One of the things that is [indiscernible] in our space is if you have an individual small project and you march off and change some parameters, you don’t always have that control experiment to compare it to. So the 51-well project will have the opportunity to have several subtests within that to have good offset control and really normalize out some of the geologic and other attributes that can cloud your conclusions. So it’s a good question. We think that we’re ready for a project of this size, and we do really look forward to delivering outstanding results with it.
Operator: Your next question is from Noel Parks of Tuohy Brothers.

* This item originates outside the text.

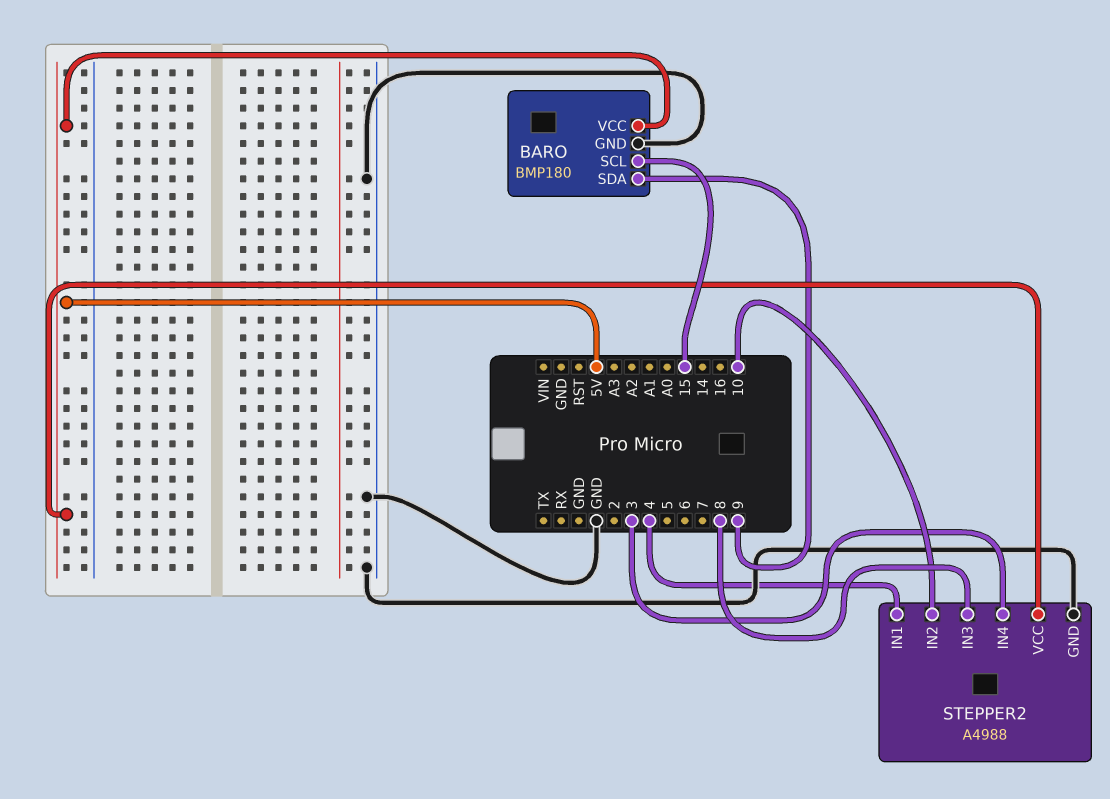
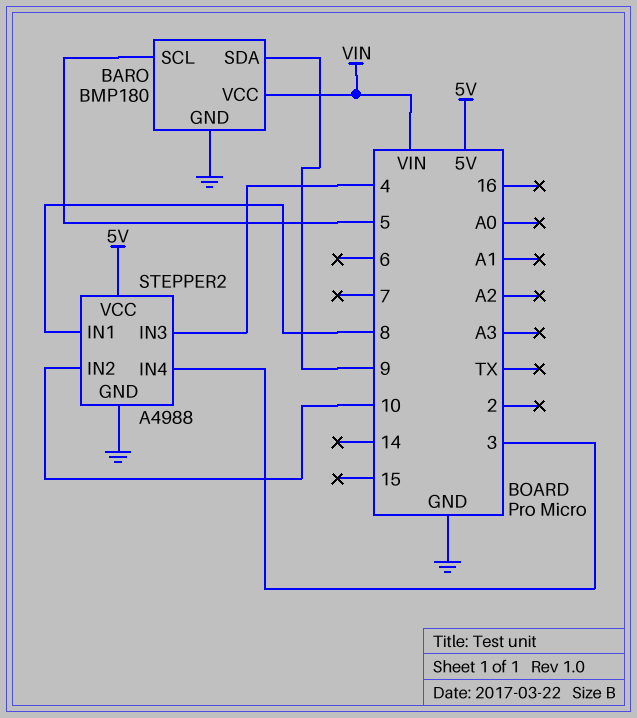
BARO pin SCL: 15 -> 5
BARO pin VCC: 5V -> VIN
STEPPER2 pin IN1: 4 -> 8
STEPPER2 pin IN3: 8 -> 4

Noel Parks: I wondered if you could talk a bit about your thoughts on sort of the risk reward of infrastructure investment going forward from here? And I’m thinking in particular about this low we’re in with gas prices, oil strengthening and that makes me think, of course, about the Permian and associated gas. And I thought there’s somewhat mixed signals about how that might fare with the LNG uplift on the horizon. And so just between Marcellus addition and of course being in the Permian, just your thoughts on maybe what infrastructure priorities might look like heading into LNG?
Blake Sirgo: Yes. This is Blake. I’ll take that one. Your first question around Waha. Waha has traditionally been pressured, but we’ve actually seen it open up quite a bit this year. That’s with the new expansions coming online. Some of the forecast revisions coming out of the Permian, Waha is looking stronger. And there’s plenty of good options there for — to get Permian gas to LNG. We look at every single one of them. We just haven’t found 1 that works for us yet. Up in the Marcellus, we do have room to grow if we chose to. We know the pipes we can move the gas on. It might come with a little higher cost than we’re seeing now, but that’s factored into our economics.
Noel Parks: Okay. Okay. Fair enough. And I wonder, as far as what you’re seeing in terms of some cost softening on the horizon, just wondering, are you seeing significant divergence sort of in vendor behavior from basin to basin? Are any of your basins are vendors looking sort of more anxious and more proactive about sort of working on price with you? Or is it fairly uniform?
Blake Sirgo: Yes. This is Blake. I think it’s fairly uniform. I mean there’s always nuances between basins, but rigs and crews have wheels. And if the arbitrage is big enough, they’ll go to another basin. But, in general, we have great service partners we’ve been with a long time, and we work together through ups and downs.
Operator: There are no further questions at this time. I will now turn the call over to Tom Jorden for closing remarks.
Thomas Jorden: Well, thank you, everyone, and I’d like to turn the call over to Scott for some closing remarks.
Scott Schroeder : Thank you, Tom. And thank you, everyone. It’s been a tremendous ride. I’m extremely proud of what we put together here. Coterra is a great company and all of you and all the investors are in great hands. It’s a unique organization. It was something that people didn’t see coming, but I think 2 years into this, everybody is very happy internally, and I hope externally that it all came together. I’ve been tremendously blessed, and I thank all of you for your support and trust over the years and rest assured that you’re in great hands with Shane and the entire Coterra team as you go forward. Again, thank you for everything.
Operator: This concludes today’s conference call. Thank you for your participation. You may now disconnect.